Bach's thousand-plus works enjoyed relatively little appreciation in his lifetime. His music was considered a little old-fashioned for its time, enjoyed only by connoisseurs. The authorities at Leipzig famously complained that they only employed Bach because "the best [Telemann] was not available". Bach's main reputation was not as a composer, but as an astoundingly gifted organ player and improviser, and consultant for organ repair.

By the 1840s he was largely forgotten except to historians, but Felix Mendelssohn revived Bach's 'St Matthew Passion', and musicians steadily rediscovered his extraordinary body of work.

What is a fugue?

Bach excelled at counterpoint - the composition of two superimposed independent lines so that each makes musical sense by itself, but also combines seamlessly with the other.

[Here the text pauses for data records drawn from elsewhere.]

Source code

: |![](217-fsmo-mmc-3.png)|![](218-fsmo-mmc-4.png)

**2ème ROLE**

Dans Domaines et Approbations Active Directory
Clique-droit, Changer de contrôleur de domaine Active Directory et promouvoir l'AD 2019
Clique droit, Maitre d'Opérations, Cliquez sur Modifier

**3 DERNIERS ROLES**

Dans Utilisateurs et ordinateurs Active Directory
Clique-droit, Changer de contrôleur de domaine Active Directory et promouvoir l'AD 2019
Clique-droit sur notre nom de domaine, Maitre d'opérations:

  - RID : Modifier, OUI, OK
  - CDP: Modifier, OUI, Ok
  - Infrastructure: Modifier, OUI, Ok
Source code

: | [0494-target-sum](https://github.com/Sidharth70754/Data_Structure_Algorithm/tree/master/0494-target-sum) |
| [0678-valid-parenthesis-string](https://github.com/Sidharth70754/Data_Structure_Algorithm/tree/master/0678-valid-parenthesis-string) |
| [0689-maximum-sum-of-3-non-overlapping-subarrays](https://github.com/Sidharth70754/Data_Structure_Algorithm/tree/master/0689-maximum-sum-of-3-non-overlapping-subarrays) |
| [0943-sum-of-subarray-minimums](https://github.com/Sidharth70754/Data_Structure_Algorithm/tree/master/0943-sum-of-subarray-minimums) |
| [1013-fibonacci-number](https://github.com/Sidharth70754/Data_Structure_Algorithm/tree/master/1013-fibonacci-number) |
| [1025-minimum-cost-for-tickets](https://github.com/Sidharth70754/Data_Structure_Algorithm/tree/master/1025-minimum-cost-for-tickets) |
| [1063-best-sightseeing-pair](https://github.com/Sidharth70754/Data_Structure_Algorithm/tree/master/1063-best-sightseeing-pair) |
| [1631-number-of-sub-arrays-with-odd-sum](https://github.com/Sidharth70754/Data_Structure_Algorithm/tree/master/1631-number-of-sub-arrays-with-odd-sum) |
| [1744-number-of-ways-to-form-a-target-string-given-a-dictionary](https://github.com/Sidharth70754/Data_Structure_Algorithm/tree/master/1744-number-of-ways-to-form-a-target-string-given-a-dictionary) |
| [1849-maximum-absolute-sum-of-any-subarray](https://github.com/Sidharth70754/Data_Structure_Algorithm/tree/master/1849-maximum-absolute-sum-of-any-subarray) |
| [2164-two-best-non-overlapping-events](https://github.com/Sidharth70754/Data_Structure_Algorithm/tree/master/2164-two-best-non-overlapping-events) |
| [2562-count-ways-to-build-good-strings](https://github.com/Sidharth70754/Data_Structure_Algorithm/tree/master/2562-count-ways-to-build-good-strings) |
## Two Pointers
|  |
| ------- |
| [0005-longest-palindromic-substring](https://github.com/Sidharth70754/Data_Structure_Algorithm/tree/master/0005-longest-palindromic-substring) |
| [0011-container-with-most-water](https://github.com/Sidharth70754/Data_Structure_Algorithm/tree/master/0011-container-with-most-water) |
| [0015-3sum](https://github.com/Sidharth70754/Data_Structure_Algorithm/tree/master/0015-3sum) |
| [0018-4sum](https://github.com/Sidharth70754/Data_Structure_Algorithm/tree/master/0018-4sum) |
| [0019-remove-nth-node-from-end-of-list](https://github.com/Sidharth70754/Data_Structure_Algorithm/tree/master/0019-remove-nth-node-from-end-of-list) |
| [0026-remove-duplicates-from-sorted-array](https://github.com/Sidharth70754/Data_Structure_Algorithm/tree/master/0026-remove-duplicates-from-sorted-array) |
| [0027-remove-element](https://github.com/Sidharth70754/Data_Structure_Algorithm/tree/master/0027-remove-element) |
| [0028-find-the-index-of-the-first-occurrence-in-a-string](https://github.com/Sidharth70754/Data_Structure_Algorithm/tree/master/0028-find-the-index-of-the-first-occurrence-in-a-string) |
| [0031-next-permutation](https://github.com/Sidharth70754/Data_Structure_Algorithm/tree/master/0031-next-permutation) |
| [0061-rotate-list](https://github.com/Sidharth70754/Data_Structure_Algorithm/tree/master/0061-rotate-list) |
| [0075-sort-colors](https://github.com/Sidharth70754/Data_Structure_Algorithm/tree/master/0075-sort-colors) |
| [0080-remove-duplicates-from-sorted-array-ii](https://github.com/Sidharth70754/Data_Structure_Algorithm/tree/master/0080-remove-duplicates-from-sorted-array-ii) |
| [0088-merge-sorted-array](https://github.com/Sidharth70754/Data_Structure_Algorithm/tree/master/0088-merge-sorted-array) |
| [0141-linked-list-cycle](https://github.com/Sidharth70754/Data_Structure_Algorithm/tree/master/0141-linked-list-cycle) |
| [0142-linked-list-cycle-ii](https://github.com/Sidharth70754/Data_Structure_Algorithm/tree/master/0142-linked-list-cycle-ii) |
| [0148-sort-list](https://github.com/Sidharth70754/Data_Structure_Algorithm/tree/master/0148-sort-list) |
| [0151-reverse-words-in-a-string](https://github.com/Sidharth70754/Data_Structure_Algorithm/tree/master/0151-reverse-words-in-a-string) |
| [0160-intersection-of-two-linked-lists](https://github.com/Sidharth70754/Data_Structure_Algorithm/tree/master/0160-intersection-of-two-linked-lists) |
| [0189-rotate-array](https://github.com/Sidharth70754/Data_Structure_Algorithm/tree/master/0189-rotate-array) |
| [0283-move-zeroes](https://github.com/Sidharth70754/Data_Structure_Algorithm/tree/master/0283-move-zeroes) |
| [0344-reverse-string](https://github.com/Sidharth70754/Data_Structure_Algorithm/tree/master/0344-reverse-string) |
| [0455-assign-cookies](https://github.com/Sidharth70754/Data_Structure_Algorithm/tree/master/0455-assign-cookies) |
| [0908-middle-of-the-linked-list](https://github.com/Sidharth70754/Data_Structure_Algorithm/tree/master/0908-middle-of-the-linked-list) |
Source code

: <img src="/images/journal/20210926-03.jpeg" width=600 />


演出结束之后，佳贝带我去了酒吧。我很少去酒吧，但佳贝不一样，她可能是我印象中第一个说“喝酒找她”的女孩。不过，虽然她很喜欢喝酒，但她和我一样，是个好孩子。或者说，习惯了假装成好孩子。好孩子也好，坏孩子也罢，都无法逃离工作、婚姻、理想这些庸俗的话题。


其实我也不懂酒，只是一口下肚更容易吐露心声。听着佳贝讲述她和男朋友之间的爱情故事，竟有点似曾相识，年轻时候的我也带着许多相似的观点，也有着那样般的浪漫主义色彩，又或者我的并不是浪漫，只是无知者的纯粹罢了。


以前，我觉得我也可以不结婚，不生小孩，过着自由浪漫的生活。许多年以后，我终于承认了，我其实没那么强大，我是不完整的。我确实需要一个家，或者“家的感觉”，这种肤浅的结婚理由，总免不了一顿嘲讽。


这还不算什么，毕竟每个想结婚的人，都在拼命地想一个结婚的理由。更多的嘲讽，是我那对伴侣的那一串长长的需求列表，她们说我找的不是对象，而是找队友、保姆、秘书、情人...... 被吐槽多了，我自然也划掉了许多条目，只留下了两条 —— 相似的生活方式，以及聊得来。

He excelled even more at the fugue, a glorious but fiendishly difficult contrapuntal musical form. A fugue is a kind of musical chase between two or more lines. The first line starts; after a few seconds the second line joins in. It is slightly higher or lower than the first, but otherwise almost identical. A third or fourth line may join. The skill of a fugal composer is to make the lines develop independently, yet still fit together, while making each line recognisably a delayed variation of the preceding one. Such was Bach's expertise on the organ that he could improvise a four-part fugue.

Bach's preludes and fugues for keyboard are one of the landmarks of western classical music. For each major and minor key of the 12 notes of the scale there is a free-flowing prelude, followed by a tightly-constructed fugue, totalling 24 preludes and 24 fugues. He wrote two such sets, making 48 in all. They are often referred to as 'the 48', or by the more general title 'The Well-Tempered Clavier'.

'Clavier' simply means 'keyboard instrument'. The pieces are usually played on the piano nowadays; in Bach's lifetime the instrument was still being developed, and they would most commonly have been played on a harpsichord.

The 'well-tempered' refers to the piece's demonstration of how consistently the instrument is tuned across different keys, though exactly which tuning system Bach had in mind is the subject of much scholarly debate.

What does this image show?

Like much of Bach's work, 'The Well-tempered Clavier' was not published in his lifetime, but circulated in manuscript form. In its present state it contains 21 of the 24 preludes and fugues in all the keys. Most were written out by Bach, though a few were copied by his second wife Anna Magdalena. The preludes and fugues are written back to back on large sheets of paper which were originally folded but not bound.

Apart from a single fugue in Berlin, this is the only autograph manuscript of the second book to survive. It shows the beginning of the fugue in A flat major - you can see the second voice (which comes in halfway across the top line) imitating the shape of the first at a higher pitch.